I come from a large extended family. My parents are from one of those religious traditions where people tend to have a lot of kids, so I have more than my fair share of aunts, uncles, and cousins. Until recently I hadn’t seen any of them in over half my lifetime. I did not attend my grandmothers’ funerals, my cousins’ weddings, or any other extended family function for 16 years.
This long absence had a range of causes. Most importantly, I was working on the strength of my immediate family. Things were rough with my parents and siblings when I was a teenager and it took us a very long time to find a way to have strong relationships. We do now, but the complications of dealing with all of these extended family members at the same time would not have been helpful. Another reason is that seeing family was really stressful for me as a kid. Even with an uncountable number of cousins I was still clearly the weird one – the cousin no one wanted to spend time with. I didn’t fit.
But most importantly, this family is deeply religious and had been pretty homophobic when I was growing up. The rejections I’d endured as a lesbian identified teenager were nasty. I heard slurs and insinuations that no one should have to deal with. My mother didn’t think the family could deal with my transition as I became an adult. I wasn’t always sure she was right, but as I’ve gotten older I’ve learned that she often is.

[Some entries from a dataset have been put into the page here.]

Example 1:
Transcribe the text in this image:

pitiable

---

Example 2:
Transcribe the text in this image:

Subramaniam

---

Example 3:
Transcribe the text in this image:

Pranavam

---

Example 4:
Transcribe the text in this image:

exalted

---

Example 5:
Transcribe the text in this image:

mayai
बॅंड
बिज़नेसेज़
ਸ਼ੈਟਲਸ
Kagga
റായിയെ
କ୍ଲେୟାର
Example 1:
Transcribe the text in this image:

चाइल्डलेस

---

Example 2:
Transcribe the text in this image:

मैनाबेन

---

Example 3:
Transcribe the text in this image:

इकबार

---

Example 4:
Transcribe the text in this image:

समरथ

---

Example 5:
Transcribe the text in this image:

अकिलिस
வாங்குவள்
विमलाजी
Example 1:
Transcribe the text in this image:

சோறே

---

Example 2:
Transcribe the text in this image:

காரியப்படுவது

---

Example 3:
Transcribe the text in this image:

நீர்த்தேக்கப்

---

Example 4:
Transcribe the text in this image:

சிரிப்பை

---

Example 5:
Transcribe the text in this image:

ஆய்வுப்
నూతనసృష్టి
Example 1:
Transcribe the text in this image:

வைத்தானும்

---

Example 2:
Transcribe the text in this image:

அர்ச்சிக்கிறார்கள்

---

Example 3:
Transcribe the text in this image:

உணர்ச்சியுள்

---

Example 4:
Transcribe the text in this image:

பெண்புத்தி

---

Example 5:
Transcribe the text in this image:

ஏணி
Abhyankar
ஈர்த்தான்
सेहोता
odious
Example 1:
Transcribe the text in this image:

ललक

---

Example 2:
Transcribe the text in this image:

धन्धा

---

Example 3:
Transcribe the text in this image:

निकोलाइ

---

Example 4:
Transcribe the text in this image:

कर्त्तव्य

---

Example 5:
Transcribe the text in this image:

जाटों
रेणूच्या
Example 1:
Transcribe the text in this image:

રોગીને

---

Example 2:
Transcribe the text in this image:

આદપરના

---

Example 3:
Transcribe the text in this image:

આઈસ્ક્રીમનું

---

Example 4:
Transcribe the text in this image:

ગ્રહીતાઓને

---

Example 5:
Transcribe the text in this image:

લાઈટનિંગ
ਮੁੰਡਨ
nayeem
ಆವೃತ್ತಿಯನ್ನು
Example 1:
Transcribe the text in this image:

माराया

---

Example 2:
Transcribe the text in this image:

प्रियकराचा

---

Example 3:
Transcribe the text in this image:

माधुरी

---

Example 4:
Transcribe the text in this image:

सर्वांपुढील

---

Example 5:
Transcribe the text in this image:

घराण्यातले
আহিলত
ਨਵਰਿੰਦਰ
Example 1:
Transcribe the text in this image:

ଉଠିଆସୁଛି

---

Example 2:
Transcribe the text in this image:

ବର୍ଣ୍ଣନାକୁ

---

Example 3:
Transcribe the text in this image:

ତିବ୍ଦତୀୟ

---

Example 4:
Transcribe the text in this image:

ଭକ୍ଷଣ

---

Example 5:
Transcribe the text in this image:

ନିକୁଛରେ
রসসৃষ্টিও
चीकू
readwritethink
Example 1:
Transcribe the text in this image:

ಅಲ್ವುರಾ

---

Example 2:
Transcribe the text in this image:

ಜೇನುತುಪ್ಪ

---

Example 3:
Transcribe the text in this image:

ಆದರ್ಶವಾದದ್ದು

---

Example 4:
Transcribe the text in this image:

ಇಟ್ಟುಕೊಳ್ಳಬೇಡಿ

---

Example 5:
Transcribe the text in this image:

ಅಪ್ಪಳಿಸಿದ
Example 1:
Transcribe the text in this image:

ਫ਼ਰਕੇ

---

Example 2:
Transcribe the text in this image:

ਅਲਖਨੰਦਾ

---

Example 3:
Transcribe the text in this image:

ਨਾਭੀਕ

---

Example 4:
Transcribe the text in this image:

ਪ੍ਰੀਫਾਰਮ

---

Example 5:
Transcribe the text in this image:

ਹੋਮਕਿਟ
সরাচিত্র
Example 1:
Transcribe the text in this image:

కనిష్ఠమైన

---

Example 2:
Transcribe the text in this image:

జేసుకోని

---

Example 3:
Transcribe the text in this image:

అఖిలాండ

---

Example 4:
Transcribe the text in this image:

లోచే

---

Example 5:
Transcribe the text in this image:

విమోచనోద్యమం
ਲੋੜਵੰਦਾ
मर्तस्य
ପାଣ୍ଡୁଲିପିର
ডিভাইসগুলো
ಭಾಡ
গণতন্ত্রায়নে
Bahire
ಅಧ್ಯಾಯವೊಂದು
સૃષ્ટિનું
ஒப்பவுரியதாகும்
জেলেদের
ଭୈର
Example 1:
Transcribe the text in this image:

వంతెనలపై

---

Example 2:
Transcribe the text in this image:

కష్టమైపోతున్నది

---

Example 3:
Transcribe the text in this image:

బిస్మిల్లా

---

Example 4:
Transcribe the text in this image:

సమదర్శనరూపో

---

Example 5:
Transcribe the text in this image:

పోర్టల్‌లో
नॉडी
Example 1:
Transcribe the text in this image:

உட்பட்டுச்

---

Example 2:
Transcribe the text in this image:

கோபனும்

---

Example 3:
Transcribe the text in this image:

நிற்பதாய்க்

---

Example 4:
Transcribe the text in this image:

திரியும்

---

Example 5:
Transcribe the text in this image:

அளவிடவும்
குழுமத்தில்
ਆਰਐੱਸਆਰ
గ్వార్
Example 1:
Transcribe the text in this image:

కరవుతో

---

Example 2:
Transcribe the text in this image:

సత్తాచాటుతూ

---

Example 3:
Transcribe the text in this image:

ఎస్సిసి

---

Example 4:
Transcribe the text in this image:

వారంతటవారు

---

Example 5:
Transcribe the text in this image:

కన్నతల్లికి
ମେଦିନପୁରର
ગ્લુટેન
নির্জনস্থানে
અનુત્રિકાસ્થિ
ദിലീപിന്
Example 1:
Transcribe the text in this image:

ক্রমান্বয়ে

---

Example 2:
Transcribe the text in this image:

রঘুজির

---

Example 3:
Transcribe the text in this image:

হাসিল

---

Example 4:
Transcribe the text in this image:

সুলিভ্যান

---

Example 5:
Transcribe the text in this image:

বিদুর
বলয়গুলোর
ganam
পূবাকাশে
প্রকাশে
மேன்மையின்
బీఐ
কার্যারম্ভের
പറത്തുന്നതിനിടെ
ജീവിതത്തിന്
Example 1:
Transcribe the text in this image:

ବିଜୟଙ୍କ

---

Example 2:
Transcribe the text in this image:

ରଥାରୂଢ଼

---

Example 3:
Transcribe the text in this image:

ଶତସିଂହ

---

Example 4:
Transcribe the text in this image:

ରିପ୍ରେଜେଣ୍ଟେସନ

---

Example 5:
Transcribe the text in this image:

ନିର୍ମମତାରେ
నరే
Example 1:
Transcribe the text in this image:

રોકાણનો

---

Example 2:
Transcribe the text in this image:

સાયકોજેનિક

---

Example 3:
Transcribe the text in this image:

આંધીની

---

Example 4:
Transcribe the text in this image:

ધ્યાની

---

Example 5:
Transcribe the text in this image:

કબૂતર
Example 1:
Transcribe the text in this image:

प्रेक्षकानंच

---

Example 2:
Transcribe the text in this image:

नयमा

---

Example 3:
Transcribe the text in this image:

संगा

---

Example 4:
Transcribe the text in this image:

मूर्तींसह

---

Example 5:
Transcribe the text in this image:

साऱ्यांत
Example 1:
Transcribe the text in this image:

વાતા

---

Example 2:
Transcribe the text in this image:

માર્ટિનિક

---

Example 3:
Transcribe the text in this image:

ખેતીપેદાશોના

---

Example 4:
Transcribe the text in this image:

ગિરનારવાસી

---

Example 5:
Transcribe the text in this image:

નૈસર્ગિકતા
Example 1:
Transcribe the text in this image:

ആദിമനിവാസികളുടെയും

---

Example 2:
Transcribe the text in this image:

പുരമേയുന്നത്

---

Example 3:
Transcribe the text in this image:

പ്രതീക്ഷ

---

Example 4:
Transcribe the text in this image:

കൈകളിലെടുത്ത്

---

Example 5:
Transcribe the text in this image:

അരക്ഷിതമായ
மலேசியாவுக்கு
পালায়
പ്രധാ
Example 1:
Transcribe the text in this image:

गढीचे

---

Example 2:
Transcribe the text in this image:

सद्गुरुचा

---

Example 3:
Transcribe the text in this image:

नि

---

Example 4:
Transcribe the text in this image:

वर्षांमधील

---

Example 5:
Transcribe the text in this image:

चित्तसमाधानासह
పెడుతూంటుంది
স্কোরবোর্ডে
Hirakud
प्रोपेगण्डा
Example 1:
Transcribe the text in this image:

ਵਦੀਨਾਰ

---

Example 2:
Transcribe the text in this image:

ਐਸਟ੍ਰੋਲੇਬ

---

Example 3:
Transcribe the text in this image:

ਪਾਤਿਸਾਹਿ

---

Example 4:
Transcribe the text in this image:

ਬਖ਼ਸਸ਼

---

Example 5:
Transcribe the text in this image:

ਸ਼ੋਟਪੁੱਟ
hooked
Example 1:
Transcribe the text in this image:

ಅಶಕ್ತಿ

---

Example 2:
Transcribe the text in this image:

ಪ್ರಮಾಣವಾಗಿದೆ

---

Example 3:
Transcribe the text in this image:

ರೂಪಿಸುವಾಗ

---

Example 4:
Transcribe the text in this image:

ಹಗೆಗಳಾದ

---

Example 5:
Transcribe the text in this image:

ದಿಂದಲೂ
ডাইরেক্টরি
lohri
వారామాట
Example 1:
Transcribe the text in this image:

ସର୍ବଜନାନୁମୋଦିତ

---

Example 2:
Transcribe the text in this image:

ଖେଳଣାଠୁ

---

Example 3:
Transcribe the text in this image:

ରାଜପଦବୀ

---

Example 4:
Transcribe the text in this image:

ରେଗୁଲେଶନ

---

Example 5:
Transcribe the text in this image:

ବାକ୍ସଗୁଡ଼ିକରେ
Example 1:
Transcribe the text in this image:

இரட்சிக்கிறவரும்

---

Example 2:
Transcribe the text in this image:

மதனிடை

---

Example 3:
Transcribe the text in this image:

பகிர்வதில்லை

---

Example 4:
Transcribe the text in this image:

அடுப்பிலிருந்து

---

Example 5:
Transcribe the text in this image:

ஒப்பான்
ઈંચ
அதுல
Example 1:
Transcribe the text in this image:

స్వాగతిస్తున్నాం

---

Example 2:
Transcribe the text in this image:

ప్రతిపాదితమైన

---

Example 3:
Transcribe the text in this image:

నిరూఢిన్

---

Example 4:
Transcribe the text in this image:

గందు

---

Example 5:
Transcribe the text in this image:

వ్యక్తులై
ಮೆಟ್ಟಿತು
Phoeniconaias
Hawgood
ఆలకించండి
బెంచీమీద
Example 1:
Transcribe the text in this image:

However, this Christmas Mom decided it was time to get some of us together again. She didn’t force me, but it was clear this was important to Mom. She planned a small gathering with a subset of her family (16 people, that’s small in this family) and we planned to meet up.
Mom said some of these folks had gotten better over time, less homophobic. A few cousins had come out as gay. Times are changing, after all. Hopefully the family could deal with my transition now better than they could have 16 years ago. I wasn’t worried about it – I can handle a lot of misinformation and even hate. I’m used to it. There was nothing they could throw at me I couldn’t handle.
We went and met up, my parents, siblings, spouse, two aunts, two uncles, some cousins. Three were new people in the family that I had never met, two marriages and a small child.
Everyone was friendly. This is what people mean when they say times are changing. We live in a world now where some religious families can have a polite meal with a transgender family member and their spouse without saying overtly hateful things. “Things are better now” means that some families can re-connect after years of staying apart, but it doesn’t necessarily mean that things are easy or that people aren’t still clueless.
There are side effects. We’re not yet at a place where microaggressions don’t turn up constantly. The first thing my uncle said to me after all of these years was “You don’t mind if I still call you (old name) right?” Yes. I mind. I told him so. No, no one gets to call me that but my parents because they gave me that name. No, you do not get to disregard my identity because you knew me as a child. I saw how you gender policed your son growing up, Uncle. I heard you tell my brother going to an all boy’s school would make him queer. No, you will respect my identity.
Times are changing, and things are getting better for some of us. But the homophobic uncle who’s learned to love his gay son becomes the transphobic one who can’t even ask how I’ve been before negating my identity and I’m not surprised. The side effects of changing times is that I had to hear that.